• COLLECTED MATERIAL:
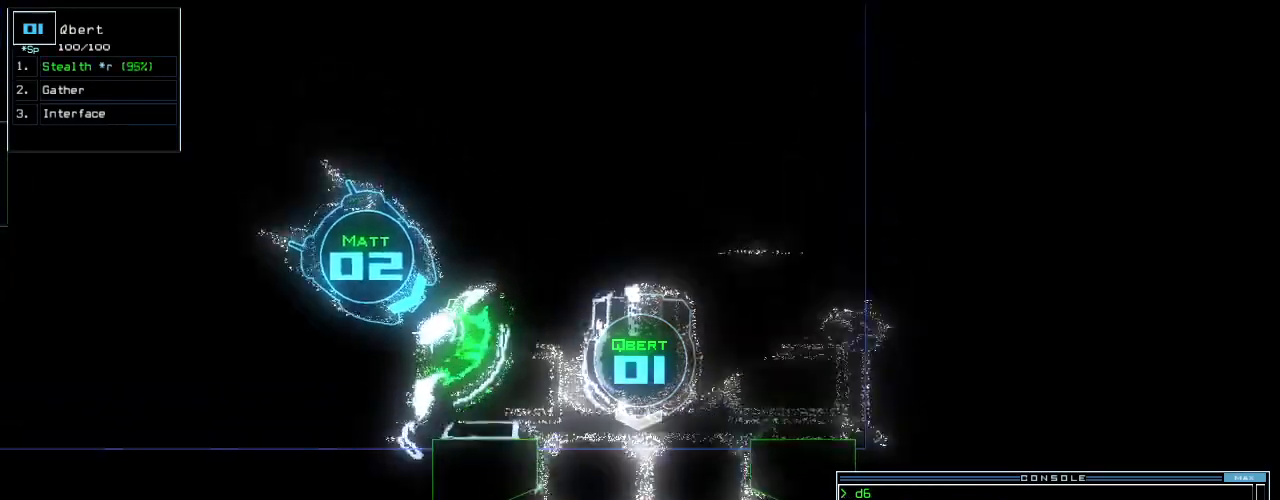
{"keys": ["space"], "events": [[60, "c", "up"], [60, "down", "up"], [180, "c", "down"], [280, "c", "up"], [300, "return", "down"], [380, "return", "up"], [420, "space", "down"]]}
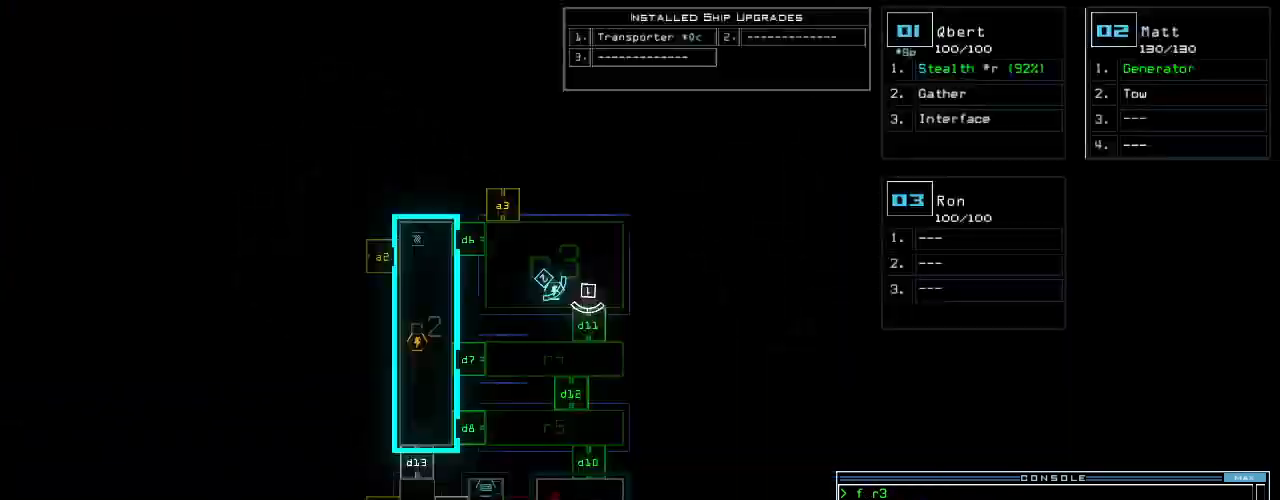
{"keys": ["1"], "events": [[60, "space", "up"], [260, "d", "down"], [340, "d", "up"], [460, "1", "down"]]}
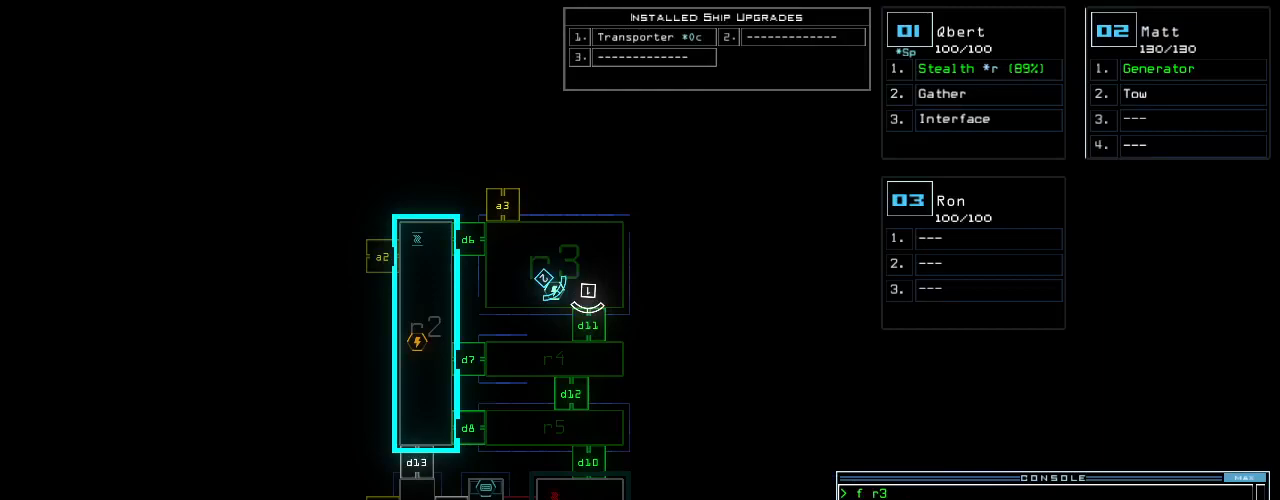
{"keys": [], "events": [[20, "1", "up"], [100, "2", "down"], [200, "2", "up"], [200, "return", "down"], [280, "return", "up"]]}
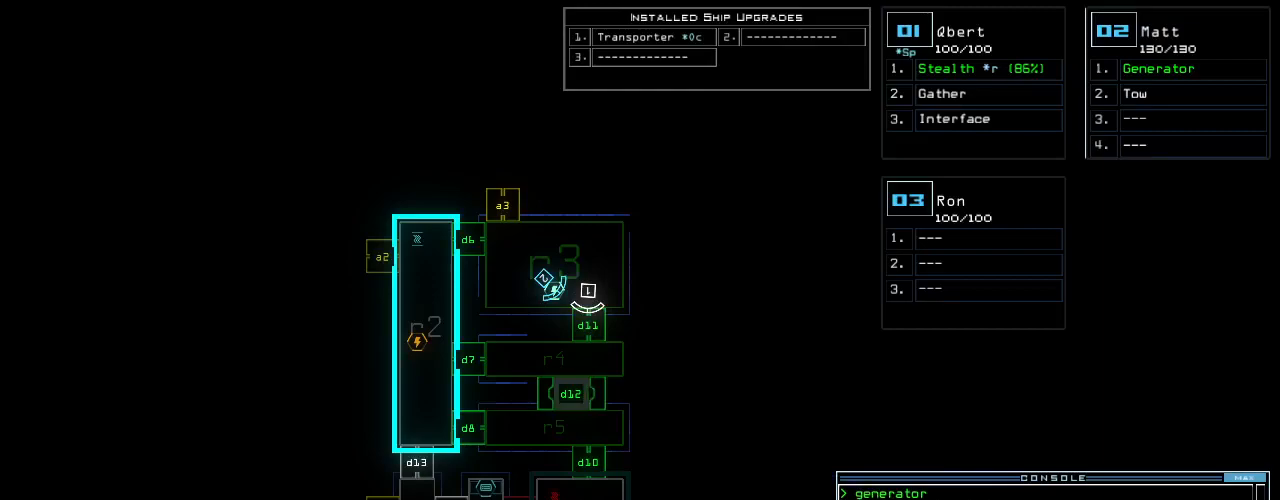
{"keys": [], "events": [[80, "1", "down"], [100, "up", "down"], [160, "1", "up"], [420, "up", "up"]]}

• PROBLEM DETAILS: Keep the pictures out and transcribe the listing exactly.

• REPLY:
{"keys": ["space"], "events": [[60, "c", "up"], [60, "down", "up"], [180, "c", "down"], [280, "c", "up"], [300, "return", "down"], [380, "return", "up"], [420, "space", "down"]]}
{"keys": ["1"], "events": [[60, "space", "up"], [260, "d", "down"], [340, "d", "up"], [460, "1", "down"]]}
{"keys": [], "events": [[20, "1", "up"], [100, "2", "down"], [200, "2", "up"], [200, "return", "down"], [280, "return", "up"]]}
{"keys": [], "events": [[80, "1", "down"], [100, "up", "down"], [160, "1", "up"], [420, "up", "up"]]}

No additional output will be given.